The aim of this article is to link the concepts of children’s studies and their physical activity. Originally, physically active children are regarded to be more talented than their inactive mates. Nevertheless, to keep their attention is a difficult task, as lots of their energy is spent on this activity. The main claim of the research is focused on the matters of physical activity within children and their creativity, as well as perception of the world, cognitive abilities and reasoning.
Sallis J.F. McKenzie T.l. Rosengard, P. Effects of Health-Related Physical Education on Academic Achievement: project SPARK.
The use of physical activity was confirmed by the experiment, which involved up to 760 children, who participated in physical activity, combined with academic studies and standard learning program. The tests revealed the fact, that children, who were engaged in the process of combined learning showed better results during the metropolitan test. Various specialists controlled the achievements and fitness of the children, and concluded that physically active children are more effective at their studies, as well as academic performance.
Soviero B. Art and Physical Education. Incredible Art Lessons. 2009. Web.
If all the previously described articles touch upon the issues of the link between physical activity and logical performance of the students, this research is dedicated to the matters of association of the arts and physical activity. The research is aimed at confirming the fact, that students of the art departments perform more creative approach towards their work, and offer fresh opinions and visions more often than those, who are physically inactive.
Summerford, C. What is the Impact of Exercise on Brain Function for Academic Learning. Teaching Elementary Physical Education, Vol. 12 Issue 3, 2001.

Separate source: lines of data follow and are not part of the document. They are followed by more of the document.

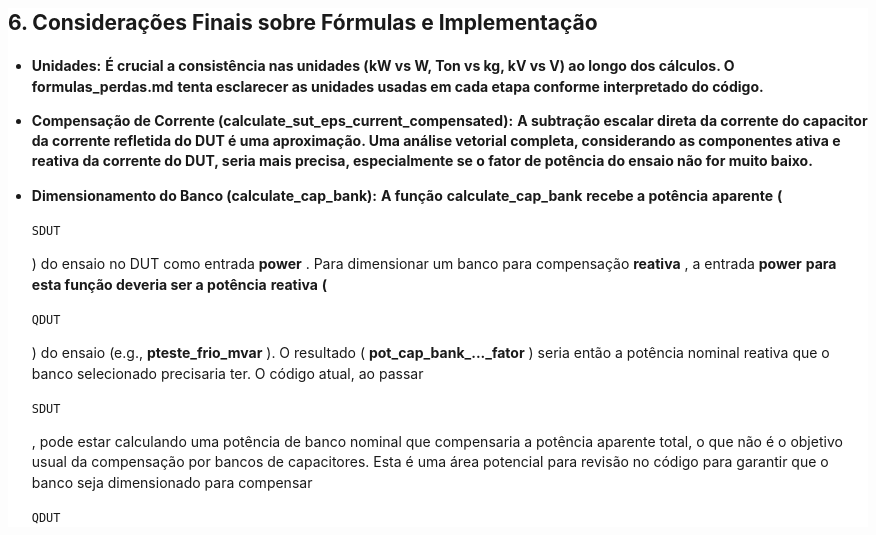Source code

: 
## 6. Considerações Finais sobre Fórmulas e Implementação

[](https://github.com/AlessandroDev45/transformer_test_simulator_v1/blob/master/docs/instrucoes_perdas.md#6-considera%C3%A7%C3%B5es-finais-sobre-f%C3%B3rmulas-e-implementa%C3%A7%C3%A3o)

* **Unidades:** **É crucial a consistência nas unidades (kW vs W, Ton vs kg, kV vs V) ao longo dos cálculos. O** **formulas_perdas.md** **tenta esclarecer as unidades usadas em cada etapa conforme interpretado do código.**
* **Compensação de Corrente (calculate_sut_eps_current_compensated):** **A subtração escalar direta da corrente do capacitor da corrente refletida do DUT é uma aproximação. Uma análise vetorial completa, considerando as componentes ativa e reativa da corrente do DUT, seria mais precisa, especialmente se o fator de potência do ensaio não for muito baixo.**
* **Dimensionamento do Banco (calculate_cap_bank):** **A função** **calculate_cap_bank** **recebe a potência** **aparente** **(**

  ```
  SDUT
  ```
  ) do ensaio no DUT como entrada  **power** . Para dimensionar um banco para compensação  **reativa** , a entrada **power** **para esta função deveria ser a potência** **reativa** **(**

  ```
  QDUT
  ```
  ) do ensaio (e.g.,  **pteste_frio_mvar** ). O resultado ( **pot_cap_bank_..._fator** ) seria então a potência nominal reativa que o banco selecionado precisaria ter. O código atual, ao passar

  ```
  SDUT
  ```
  , pode estar calculando uma potência de banco nominal que compensaria a potência aparente total, o que não é o objetivo usual da compensação por bancos de capacitores. Esta é uma área potencial para revisão no código para garantir que o banco seja dimensionado para compensar

  ```
  QDUT
  ```
  
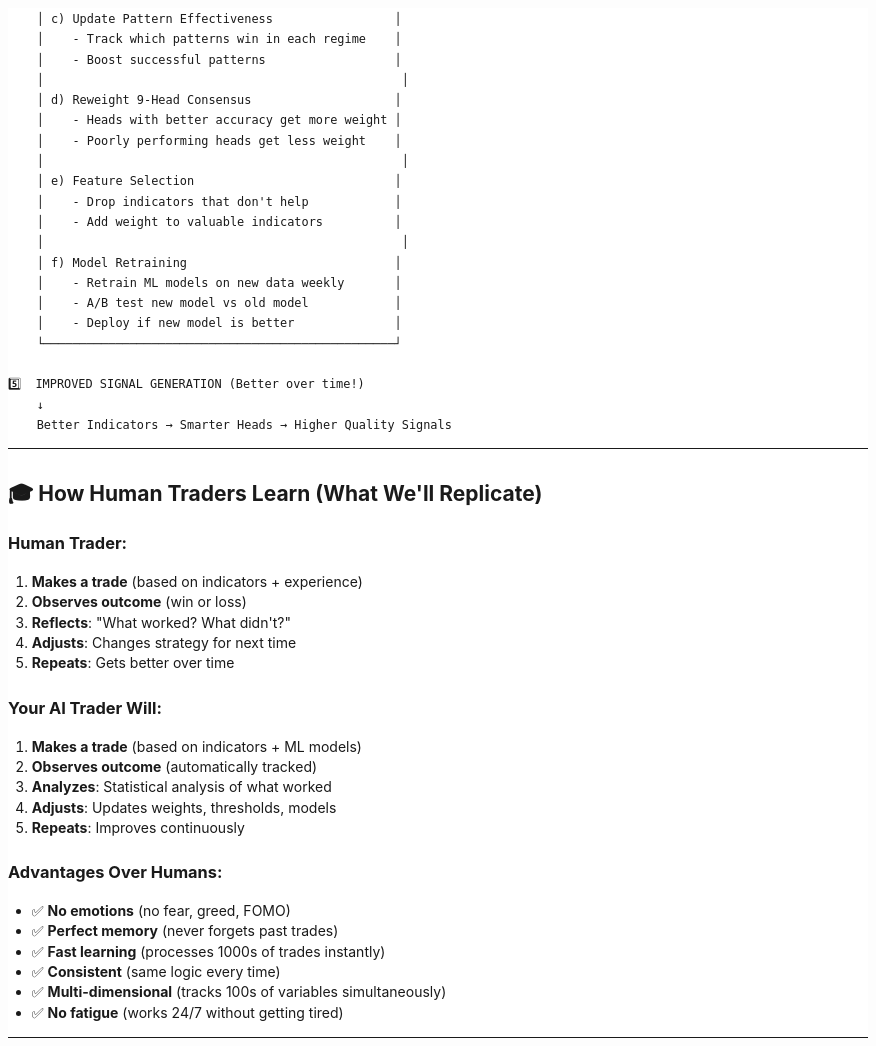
 ```
    │ c) Update Pattern Effectiveness                 │
    │    - Track which patterns win in each regime    │
    │    - Boost successful patterns                  │
    │                                                  │
    │ d) Reweight 9-Head Consensus                    │
    │    - Heads with better accuracy get more weight │
    │    - Poorly performing heads get less weight    │
    │                                                  │
    │ e) Feature Selection                            │
    │    - Drop indicators that don't help            │
    │    - Add weight to valuable indicators          │
    │                                                  │
    │ f) Model Retraining                             │
    │    - Retrain ML models on new data weekly       │
    │    - A/B test new model vs old model            │
    │    - Deploy if new model is better              │
    └─────────────────────────────────────────────────┘
    
5️⃣  IMPROVED SIGNAL GENERATION (Better over time!)
    ↓
    Better Indicators → Smarter Heads → Higher Quality Signals
```

---

## 🎓 How Human Traders Learn (What We'll Replicate)

### **Human Trader:**
1. **Makes a trade** (based on indicators + experience)
2. **Observes outcome** (win or loss)
3. **Reflects**: "What worked? What didn't?"
4. **Adjusts**: Changes strategy for next time
5. **Repeats**: Gets better over time

### **Your AI Trader Will:**
1. **Makes a trade** (based on indicators + ML models)
2. **Observes outcome** (automatically tracked)
3. **Analyzes**: Statistical analysis of what worked
4. **Adjusts**: Updates weights, thresholds, models
5. **Repeats**: Improves continuously

### **Advantages Over Humans:**
- ✅ **No emotions** (no fear, greed, FOMO)
- ✅ **Perfect memory** (never forgets past trades)
- ✅ **Fast learning** (processes 1000s of trades instantly)
- ✅ **Consistent** (same logic every time)
- ✅ **Multi-dimensional** (tracks 100s of variables simultaneously)
- ✅ **No fatigue** (works 24/7 without getting tired)

---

Originally, the paper focuses on the matters of cognition, perception of the academic information and physical activity. The aim of the paper is to define, whether the physical activity actually accelerate cognition. The methods, which are used for researching this issue is comparing two groups of sixth graders: one group was involved into the physical activity, while the others stayed inactive. Thus, the results of their academic success and physical form were compared, and, in accordance with the final results, students, who were more active, showed better results in their cognition and perception.
Taras, H. Physical Activity and Student Performance at School. Journal of School Health, Vol. 75, No. 6 2005.
Another article, the which is aimed at confirming the use of the physical activity for the logical performance of the brain, cognition and calculation. The author emphasizes the particular importance of physical activity in schools and academic settings in general, and claims, that short physical activity every day will be able to improve the fitness of the students, reduce the obesity rates and improve the academic performance of those, who are engaged in the physical activity.
Tremblay, M. S., Inman, J., Willms, J. D. The Relationship Between Physical Activity, Self-Esteem, and Academic Achievement in 12-Year-Old Children. Pediatric Exercise Science, Vol. 12 Issue 3, p. 312. 2000.
Originally, it is stated that participation in regular physical activity improves health, strengthens cardiovascular function, and reduces the risk of developing diabetes, hypertension and positively influences the processes, associated with nutrition and digestion. The authors of the article emphasize the fact that spending time during school hours on physical activity inhibits children’s chances of success in academic pursuits.
Trudeau F., Shephard, R. Physical education, school physical activity, school sports and academic performance. International Journal of Behavioral Nutrition and Physical Activity. vol 5., no.10, 2008.
The aim of this paper is to research o the matters of relations between academic performance and some of its determinants to participation in school-based physical activities, including physical education, free school physical activity and school sports. Thus, the authors of the paper represent the innovative differentiated approach towards the matters of physical activity in school, offering the differentiated research of various physical activities.